▸ **Text excerpt**
Start of Block
NZ to send 143 non-combat troops to help Iraq fight ISIS
NEW Zealand will send a non-combat training mission with Australia to Taji Camp, north of Baghdad in Iraq - although it will not be a badged mission, says Prime Minister John Key.
About 600 Australian Defence Force personnel have deployed to the Middle East.
It would be reviewed after nine months and last no more two years.
The total would be up to 143 New Zealand personnel.
Mr Key was speaking in Parliament to confirm New Zealand's deployment of troop trainers to help Iraq fight Isis (Islamic State) which has taken over parts of Iraq and Syria and conducted barbaric killings.
"This brutal group and its distressing methods deserve the strongest condemnation," Mr Key said.
He said New Zealand did not shy away from its responsibilities when the rule of law was under threat.
"If anything Isil's brutality had worsened since his national security speech last November."
Mr Key said the ability of Isis to motivate Islamic radical's threatened the security not just of the Middle East, but regionally and locally too.
End of Block
▸ **Dataset extract**
Start of Block
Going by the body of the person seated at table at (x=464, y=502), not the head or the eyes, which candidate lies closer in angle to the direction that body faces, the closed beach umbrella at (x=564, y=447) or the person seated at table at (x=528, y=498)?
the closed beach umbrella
End of Block
▸ **Work to complete**
Copy the article above on New Zealand's troop deployment to Iraq word for word, everything from "Mr Key was speaking" down to "was under threat.".

▸ **Response below**
Mr Key was speaking in Parliament to confirm New Zealand's deployment of troop trainers to help Iraq fight Isis (Islamic State) which has taken over parts of Iraq and Syria and conducted barbaric killings.
"This brutal group and its distressing methods deserve the strongest condemnation," Mr Key said.
He said New Zealand did not shy away from its responsibilities when the rule of law was under threat.